6 Haziran 2010 Pazar

BUGÜNÜN İŞİ





Bir süredir dikkatimi çeken bir şey yaşıyorum. Sanki hayatımda her hafta farklı bir konu işleniyor ve tüm olaylar bu konu üzerine gelişiyor. İlk haftalarda farketmemiştim ama ardı ardına temalı haftalar geçirince bunun da ilahi bir plan dahilinde olduğunun farkına vardım.
Bu haftanın konusu affetmekti.
O kadar çok kişi ve olayla karşılaştım ki, geçmişinden yükler taşıyan ve geleceğe yansıtan. Kimisi ebeveynine, kimisi arkadaşlarına, kimisi şu anda yaşamayan kişilere. Herşeyin unutulmuş olduğu sanrısıyla sorunum yok derken, ardından o duyguların içine girince sanki nefretlerini ve acılarını şu an yaşıyormuşçasına yaşanan duygu yükü o kadar etkiledi ki beni.

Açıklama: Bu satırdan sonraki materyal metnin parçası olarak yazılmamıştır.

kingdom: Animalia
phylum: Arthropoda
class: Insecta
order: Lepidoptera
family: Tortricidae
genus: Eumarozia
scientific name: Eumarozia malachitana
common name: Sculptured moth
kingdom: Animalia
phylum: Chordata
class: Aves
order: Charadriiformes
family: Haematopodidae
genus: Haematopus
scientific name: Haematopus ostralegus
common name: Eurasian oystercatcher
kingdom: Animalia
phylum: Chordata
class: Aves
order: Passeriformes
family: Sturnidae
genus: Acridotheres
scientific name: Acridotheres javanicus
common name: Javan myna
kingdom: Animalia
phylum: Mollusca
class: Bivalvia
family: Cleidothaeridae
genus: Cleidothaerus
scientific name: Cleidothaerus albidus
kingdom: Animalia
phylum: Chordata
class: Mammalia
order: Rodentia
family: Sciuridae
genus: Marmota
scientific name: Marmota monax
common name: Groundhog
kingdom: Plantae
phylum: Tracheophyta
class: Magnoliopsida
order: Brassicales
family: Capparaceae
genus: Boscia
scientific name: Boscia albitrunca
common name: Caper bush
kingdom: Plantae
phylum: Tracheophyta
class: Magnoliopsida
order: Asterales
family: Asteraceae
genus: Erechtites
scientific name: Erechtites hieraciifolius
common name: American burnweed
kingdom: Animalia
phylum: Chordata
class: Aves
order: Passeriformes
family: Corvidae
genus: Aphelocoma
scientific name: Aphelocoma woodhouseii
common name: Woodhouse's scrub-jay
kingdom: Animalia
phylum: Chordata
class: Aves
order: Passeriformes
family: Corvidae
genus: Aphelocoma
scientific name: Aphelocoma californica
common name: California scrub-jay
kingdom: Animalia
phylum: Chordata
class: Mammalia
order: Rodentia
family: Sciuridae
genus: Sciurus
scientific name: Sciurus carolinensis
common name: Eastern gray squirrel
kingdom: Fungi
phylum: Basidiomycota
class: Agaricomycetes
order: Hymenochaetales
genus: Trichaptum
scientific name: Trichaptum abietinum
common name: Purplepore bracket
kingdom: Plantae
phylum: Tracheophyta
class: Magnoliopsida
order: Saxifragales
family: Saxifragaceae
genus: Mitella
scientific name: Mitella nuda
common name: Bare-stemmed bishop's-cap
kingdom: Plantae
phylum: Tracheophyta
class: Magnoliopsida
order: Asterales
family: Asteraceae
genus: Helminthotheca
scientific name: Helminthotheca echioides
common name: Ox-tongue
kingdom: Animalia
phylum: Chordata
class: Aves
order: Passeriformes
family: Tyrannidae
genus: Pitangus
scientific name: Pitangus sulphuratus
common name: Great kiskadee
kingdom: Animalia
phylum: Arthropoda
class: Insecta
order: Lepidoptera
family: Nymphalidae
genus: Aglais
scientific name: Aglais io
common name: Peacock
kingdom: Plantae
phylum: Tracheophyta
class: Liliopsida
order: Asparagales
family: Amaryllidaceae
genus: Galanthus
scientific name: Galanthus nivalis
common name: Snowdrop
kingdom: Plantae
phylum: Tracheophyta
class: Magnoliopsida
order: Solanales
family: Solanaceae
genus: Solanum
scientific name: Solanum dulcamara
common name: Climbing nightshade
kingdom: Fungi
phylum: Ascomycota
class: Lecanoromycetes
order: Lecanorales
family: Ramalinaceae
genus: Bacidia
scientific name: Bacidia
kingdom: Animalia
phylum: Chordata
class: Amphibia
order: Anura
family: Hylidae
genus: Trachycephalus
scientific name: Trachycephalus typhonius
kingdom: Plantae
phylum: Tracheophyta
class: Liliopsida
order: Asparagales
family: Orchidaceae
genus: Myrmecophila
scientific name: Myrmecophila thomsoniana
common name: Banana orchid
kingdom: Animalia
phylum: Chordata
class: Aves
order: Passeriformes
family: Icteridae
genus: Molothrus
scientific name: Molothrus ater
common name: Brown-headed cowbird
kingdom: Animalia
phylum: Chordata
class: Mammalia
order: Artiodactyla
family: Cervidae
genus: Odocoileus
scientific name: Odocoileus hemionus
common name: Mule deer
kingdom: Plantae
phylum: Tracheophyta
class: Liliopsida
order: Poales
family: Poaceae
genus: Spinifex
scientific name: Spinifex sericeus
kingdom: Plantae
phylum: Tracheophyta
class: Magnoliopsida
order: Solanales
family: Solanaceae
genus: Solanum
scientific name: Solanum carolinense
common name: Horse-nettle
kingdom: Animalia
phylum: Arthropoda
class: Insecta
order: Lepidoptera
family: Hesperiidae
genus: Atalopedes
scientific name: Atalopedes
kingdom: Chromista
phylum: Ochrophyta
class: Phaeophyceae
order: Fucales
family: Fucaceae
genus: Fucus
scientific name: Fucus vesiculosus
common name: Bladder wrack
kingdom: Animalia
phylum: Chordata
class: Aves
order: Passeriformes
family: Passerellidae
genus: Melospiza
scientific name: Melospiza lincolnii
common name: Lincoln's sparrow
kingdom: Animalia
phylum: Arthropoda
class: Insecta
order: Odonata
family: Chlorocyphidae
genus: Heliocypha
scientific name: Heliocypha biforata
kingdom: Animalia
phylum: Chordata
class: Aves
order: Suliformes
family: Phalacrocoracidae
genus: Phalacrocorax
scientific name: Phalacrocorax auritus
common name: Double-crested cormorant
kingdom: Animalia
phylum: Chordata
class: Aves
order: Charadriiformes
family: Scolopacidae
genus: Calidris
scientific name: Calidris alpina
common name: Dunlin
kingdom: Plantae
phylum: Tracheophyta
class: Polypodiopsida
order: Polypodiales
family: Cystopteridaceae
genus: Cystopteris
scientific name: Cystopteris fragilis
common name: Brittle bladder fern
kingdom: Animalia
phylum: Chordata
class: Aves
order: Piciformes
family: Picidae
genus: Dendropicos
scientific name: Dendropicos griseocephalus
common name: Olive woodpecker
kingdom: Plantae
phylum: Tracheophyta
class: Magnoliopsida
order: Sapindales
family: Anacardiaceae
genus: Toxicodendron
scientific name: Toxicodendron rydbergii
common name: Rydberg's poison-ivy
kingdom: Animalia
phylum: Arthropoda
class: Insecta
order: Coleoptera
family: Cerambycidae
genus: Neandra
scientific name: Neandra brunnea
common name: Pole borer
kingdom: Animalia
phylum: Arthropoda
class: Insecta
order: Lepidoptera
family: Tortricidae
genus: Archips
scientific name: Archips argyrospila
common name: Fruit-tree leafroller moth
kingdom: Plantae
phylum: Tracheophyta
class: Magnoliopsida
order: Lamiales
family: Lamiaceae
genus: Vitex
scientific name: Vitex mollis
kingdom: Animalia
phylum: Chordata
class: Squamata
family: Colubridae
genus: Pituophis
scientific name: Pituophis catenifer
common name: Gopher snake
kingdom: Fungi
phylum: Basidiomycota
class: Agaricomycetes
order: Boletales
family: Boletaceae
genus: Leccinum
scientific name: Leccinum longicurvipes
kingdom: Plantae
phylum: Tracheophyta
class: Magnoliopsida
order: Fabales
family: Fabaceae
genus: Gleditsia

Hepimizin yaşamında, izler bırakan, hatırladıkça tekrar tekrar kanayan yaralarımız olabilir. Olayın ne olduğunun önemi yok, hatta çok önemsiz bile olabilir. Hatta şu an yüzeye çıkarınca çok saçma, komik bile gelebilir. Önemli olan bu yaşanılmışlıkların bizlerdeki izlerinin ne olduğu. Eğer bizler yaşadığımız olaylar ve olayların kahramanlarıyla ilgili duygularımızı çözmeden geri plana atabileceğimizi sanıyorsak yanılıyoruz. Kiara Windrider'ın kitabında dediği gibi evde bir fare ölüsü gördüğünüzde bu leşi dışarı atacağımıza halının altına süpürdüğümüzde, ortalıkta görünmese bile bir süre sonra kokusu ortaya çıkacaktır. Ne yazık ki hepimiz zaman zaman bu yükleri çözmeden, unutmayı tercih edip, halılarımızın altına süpürüyoruz. Bir çözümmüş gibi gelse de bu duyguların kökünü kazımazsak içimizde derin yaralar bırakarak, hem de giderek büyüyerek yerini almaya devam eder.
Yazık değil mi geçirilen zamana. Biz pür ve ağırlıksız yaşayalım uğraşındayken tekrar yüzleşmenin korkusuyla geçirdiğimiz onca seneye.
Affetmek neden bu kadar zor geliyor. Bunu kişilere sorduğumda cevap olarak
en çok, affetmenin o kişiyi onurlandırmak gibi geldiği ve bunu hakketmediği söylendi.
"Nasıl olur da bu kadar kötülük yapan bir kişiyi affedebilirim?"
"Bunu yapmak kendime ihanet etmekle eş değil mi?"
"Şu anda yaşamayan birisini nasıl affedebilirim?"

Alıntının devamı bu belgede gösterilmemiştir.